Clearly, the open question is what other options exist. Are Museums better situated to create integrated app.'s or websites that are WAP and cell-phone browser usable? For a sector of society that is a perpetually late adopter of technologies the coming years will be essential. The Brooklyn Museum has already reached out to explore cell phones as a medium for audio guides but that is a far cry from the applications offered for ordinary cell phones, PDA's or the newly corinated iPhone.

Monday, January 22, 2007

Resolutions and Solutions

2007 - OK, so everyone has their pile of resolutions for the new year. Mine, it seems, did not include being on time. Twenty-two days into 2007, it is time to get back on the ball - or the blog. My news years resolution, slightly tardy, is to ramp up my efforts of blogging on technologies in the cultural sector.

In 2006, I focused primarlily on technology assisting the administrative functions of Museums and libraries; marketing, PR and fundraising. There is certainly more space to explore those topcs here - and I will continue to do so in 2007. But, I've been ignoring the elephant in the room; of greater interest is the growth of web 2.0 technologies in the diffusement of content and community. Can web 2.0 be a solution to improve the dispersement and dialogue surrounding cultural capital in the public sector?

Let's explore, we're already running late...

Tech Trends For 2007


  1. Skype - Can you imagine reference services on demand? Distance-learning and lecturing to underserved populations? A curator on-call for students in Hong Kong, Johannesburg, New Orleans... I'm just waiting for a development department to request funding for this type of service. Bricks and mortar are great for capital campaigns but at some point, the right donor is going to ask why funding projects for dynamic web services aren't being explored.


  2. Flickr - Community image-tagging and posting (the Brooklyn Museum is already getting their feet wet - Link).


  3. YouTube - What? Treadmills and trampolines? How could this help the ballett or modern dance? Its the platform stupid. Eyes to see great coreography. Gallery tours made easy. Google can't keep this platform streaming forever. Sooner or later it will be available to download individual videos - watch out!


  4. Digg - Community-driven news. Museums and performing arts groups draw millions of visitors a year with blockbuster exhibitions but community dialogue and review have not kept pace. Look for institutions relying on word of mouth to harness new avenues for getting noticed.

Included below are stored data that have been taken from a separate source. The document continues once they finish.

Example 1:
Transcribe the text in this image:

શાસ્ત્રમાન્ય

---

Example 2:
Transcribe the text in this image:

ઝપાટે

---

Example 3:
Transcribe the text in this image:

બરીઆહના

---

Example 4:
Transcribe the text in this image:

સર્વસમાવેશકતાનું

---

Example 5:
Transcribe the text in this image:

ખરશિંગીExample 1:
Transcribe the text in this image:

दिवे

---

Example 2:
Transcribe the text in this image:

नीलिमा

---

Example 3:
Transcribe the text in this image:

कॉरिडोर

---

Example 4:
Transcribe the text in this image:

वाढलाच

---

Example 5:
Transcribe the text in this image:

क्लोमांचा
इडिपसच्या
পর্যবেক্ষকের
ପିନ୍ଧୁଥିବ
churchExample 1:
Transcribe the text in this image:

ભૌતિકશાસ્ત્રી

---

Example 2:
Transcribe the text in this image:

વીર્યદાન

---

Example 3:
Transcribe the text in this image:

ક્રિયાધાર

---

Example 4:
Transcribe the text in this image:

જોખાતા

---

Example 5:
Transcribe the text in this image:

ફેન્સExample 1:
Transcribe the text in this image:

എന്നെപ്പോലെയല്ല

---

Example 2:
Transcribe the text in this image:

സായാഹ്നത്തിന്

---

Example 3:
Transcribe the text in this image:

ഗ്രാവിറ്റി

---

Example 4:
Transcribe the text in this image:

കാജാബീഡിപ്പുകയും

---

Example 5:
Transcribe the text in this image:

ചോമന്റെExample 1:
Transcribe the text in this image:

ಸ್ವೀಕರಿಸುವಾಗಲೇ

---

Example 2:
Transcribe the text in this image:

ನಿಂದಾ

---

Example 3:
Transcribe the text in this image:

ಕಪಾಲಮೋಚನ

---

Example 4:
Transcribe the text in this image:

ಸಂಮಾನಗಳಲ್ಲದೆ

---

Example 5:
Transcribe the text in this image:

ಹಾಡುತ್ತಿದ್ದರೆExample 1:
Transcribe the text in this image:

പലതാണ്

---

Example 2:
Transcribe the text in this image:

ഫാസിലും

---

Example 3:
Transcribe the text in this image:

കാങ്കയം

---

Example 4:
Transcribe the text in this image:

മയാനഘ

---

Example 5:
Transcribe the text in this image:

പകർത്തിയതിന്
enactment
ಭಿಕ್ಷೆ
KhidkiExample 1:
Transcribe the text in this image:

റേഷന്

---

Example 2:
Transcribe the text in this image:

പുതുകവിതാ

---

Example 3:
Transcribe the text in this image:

  5. MySpace - The music and social networking site has gotten a bad press of late with its lack of community policing and soft privacy and security protections. What still stands out though is the rising of "alternates to email". Email is dead. We are witnessing the rise of RSS and hosted messaging services where only the invited can play. MySpace for all its faults, is a widely used platform for invitation-only messages and data-mined advertisements.


  6. Blogs - Old news you say. True. But I can count on two hands the number of major institutions in the United States that have implemented blogs as part of their PR/outreach and education programming. Link Budgets might be tight, but I think this is still the unexplored frontier.

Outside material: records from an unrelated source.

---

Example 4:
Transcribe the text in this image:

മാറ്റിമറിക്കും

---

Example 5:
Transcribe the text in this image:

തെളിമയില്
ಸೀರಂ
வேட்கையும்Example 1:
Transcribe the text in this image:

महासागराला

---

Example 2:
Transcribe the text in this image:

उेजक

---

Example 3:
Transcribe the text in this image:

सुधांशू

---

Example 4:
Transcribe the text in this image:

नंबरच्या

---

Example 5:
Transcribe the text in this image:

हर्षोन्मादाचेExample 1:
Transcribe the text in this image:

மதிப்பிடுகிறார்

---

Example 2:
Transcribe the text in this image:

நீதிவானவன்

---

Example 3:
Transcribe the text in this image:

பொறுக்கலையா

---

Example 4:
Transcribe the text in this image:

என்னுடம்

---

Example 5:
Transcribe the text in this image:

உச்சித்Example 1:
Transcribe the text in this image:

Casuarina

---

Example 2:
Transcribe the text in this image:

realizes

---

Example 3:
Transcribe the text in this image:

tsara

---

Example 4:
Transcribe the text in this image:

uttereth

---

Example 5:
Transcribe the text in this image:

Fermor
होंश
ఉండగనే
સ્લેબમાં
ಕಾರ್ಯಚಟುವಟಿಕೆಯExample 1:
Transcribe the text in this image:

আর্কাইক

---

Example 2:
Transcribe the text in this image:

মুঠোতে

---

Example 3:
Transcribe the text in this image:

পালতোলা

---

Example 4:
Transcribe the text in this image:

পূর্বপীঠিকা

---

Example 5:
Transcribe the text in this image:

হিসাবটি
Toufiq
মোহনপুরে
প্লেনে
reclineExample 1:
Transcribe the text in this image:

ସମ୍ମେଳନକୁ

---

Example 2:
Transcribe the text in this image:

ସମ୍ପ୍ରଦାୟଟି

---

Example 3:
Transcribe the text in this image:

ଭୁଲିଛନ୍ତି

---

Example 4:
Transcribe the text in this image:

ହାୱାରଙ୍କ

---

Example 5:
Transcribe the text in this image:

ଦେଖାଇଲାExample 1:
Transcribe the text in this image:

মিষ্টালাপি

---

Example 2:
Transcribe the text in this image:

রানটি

  7. CoRegistration - Pay Attention. New ways to connect to mavens and links. Any annual fundraisers that tells you Direct Mail is going to be where it is now in a decade is not paying attention. The Chronicle of Philanthropy (subscription required) and the eBenchmarks survey both boast of the rapid growth and reliance of online donations and community building in the non-profit sector. It isn't 2.0 but it is an emerging trend to monitor for non-profits of all shapes and sizes.